Grinding your teeth when you sleep or clenching your jaw applies unnecessary stress to the muscles in your jaw bone, resulting in pain and TMJ or temporomandibular joint disorder. Because bruxism has other symptoms, such as headaches and even shoulder pain, it isn’t always easy to identify.


As luck would have it, unbearable tooth pain usually strikes in the evenings or over the weekend, when there aren’t any dentists around.

If you can’t make an appointment immediately, you can treat the tooth pain at home. However, make sure you contact Bela Family Dentistry of Augusta for a thorough examination and treatment plan as soon as you can.


In most cases, pain medications like ibuprofen will ease the pain. It is available over the counter, and you can take it as needed for two to three days until you can see your dentist.

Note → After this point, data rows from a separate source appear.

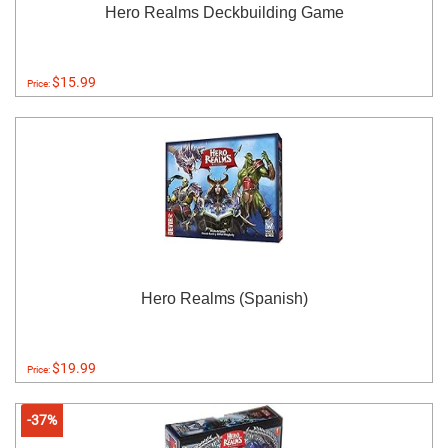
Hero Realms Deckbuilding Game
$15.99
Price:
Hero Realms (Spanish)
$19.99
Price:
-37%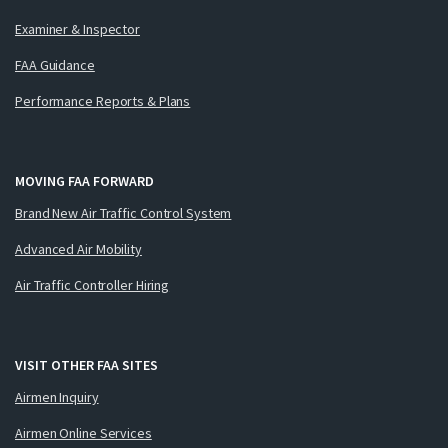
Examiner & Inspector
FAA Guidance
Performance Reports & Plans
MOVING FAA FORWARD
Brand New Air Traffic Control System
Advanced Air Mobility
Air Traffic Controller Hiring
VISIT OTHER FAA SITES
Airmen Inquiry
Airmen Online Services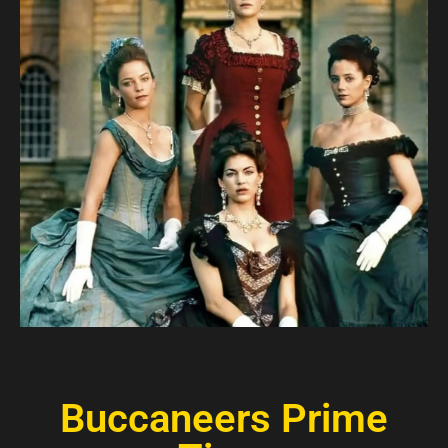
Buccaneers Prime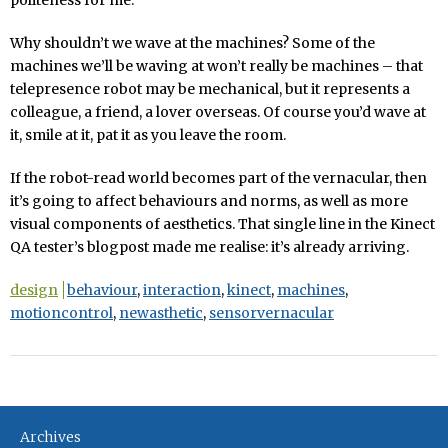
Why shouldn’t we wave at the machines? Some of the
machines we’ll be waving at won’t really be machines – that
telepresence robot may be mechanical, but it represents a
colleague, a friend, a lover overseas. Of course you’d wave at
it, smile at it, pat it as you leave the room.
If the robot-read world becomes part of the vernacular, then
it’s going to affect behaviours and norms, as well as more
visual components of aesthetics. That single line in the Kinect
QA tester’s blogpost made me realise: it’s already arriving.
design
behaviour
,
interaction
,
kinect
,
machines
,
motioncontrol
,
newasthetic
,
sensorvernacular
Archives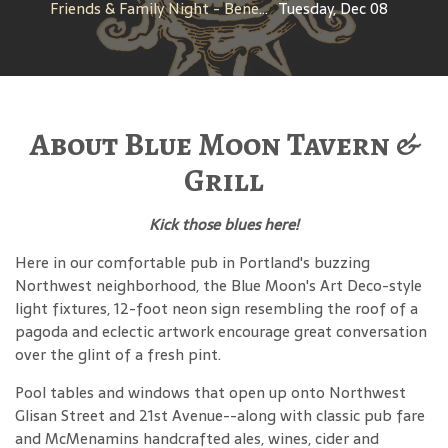
Friends & Family Night - Benefit for Metropoitan Learning Center PTA
Tuesday, Dec 08
About Blue Moon Tavern &
Grill
Kick those blues here!
Here in our comfortable pub in Portland's buzzing
Northwest neighborhood, the Blue Moon's Art Deco-style
light fixtures, 12-foot neon sign resembling the roof of a
pagoda and eclectic artwork encourage great conversation
over the glint of a fresh pint.
Pool tables and windows that open up onto Northwest
Glisan Street and 21st Avenue--along with classic pub fare
and McMenamins handcrafted ales, wines, cider and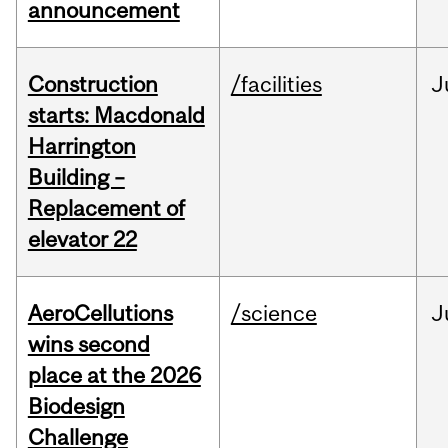
announcement
Construction
/facilities
J
starts: Macdonald
Harrington
Building –
Replacement of
elevator 22
AeroCellutions
/science
J
wins second
place at the 2026
Biodesign
Challenge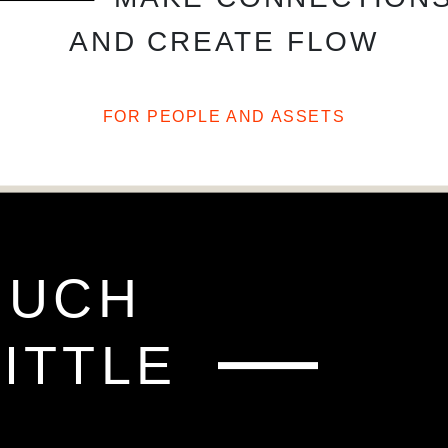
AND CREATE FLOW
FOR PEOPLE AND ASSETS
FO
MUCH
ITTLE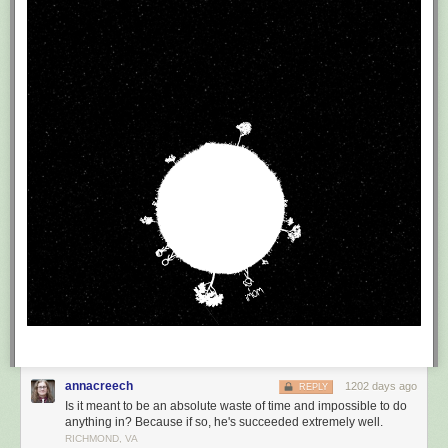
annacreech
1202 days ago
REPLY
Is it meant to be an absolute waste of time and impossible to do
anything in? Because if so, he's succeeded extremely well.
RICHMOND, VA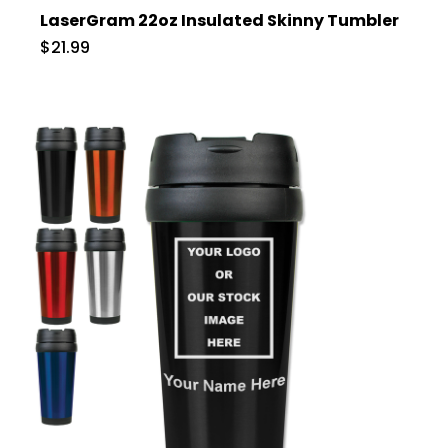
LaserGram 22oz Insulated Skinny Tumbler
$21.99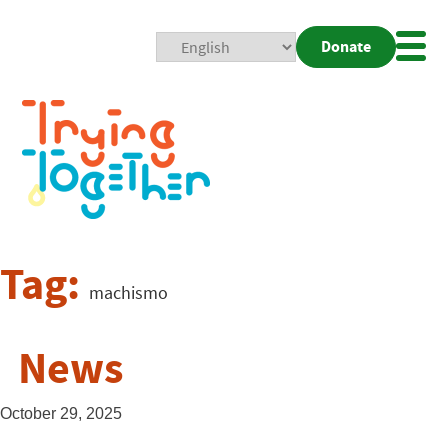
Donate
Mobi
Nav
Togg
Tag:
machismo
News
October 29, 2025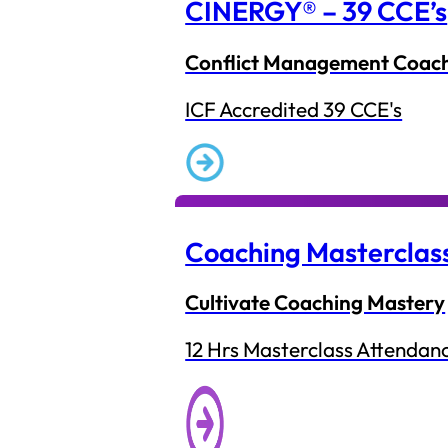
CINERGY® – 39 CCE’s
Conflict Management Coac
ICF Accredited 39 CCE's
Coaching Masterclas
Cultivate Coaching Mastery
12 Hrs Masterclass Attendan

Biting down on a cotton ball soaked in oil of cloves is also an effective remedy.

Stay away from extremely hot or cold foods, as these will only make the toothache worse.

Remember these treatments are temporary and should only be used to ease the tooth pain until you are able to see your dentist. After a consultation with our team of experts here at Bela Family Dentistry of Augusta, they will be able to discuss the most suitable treatment going forward.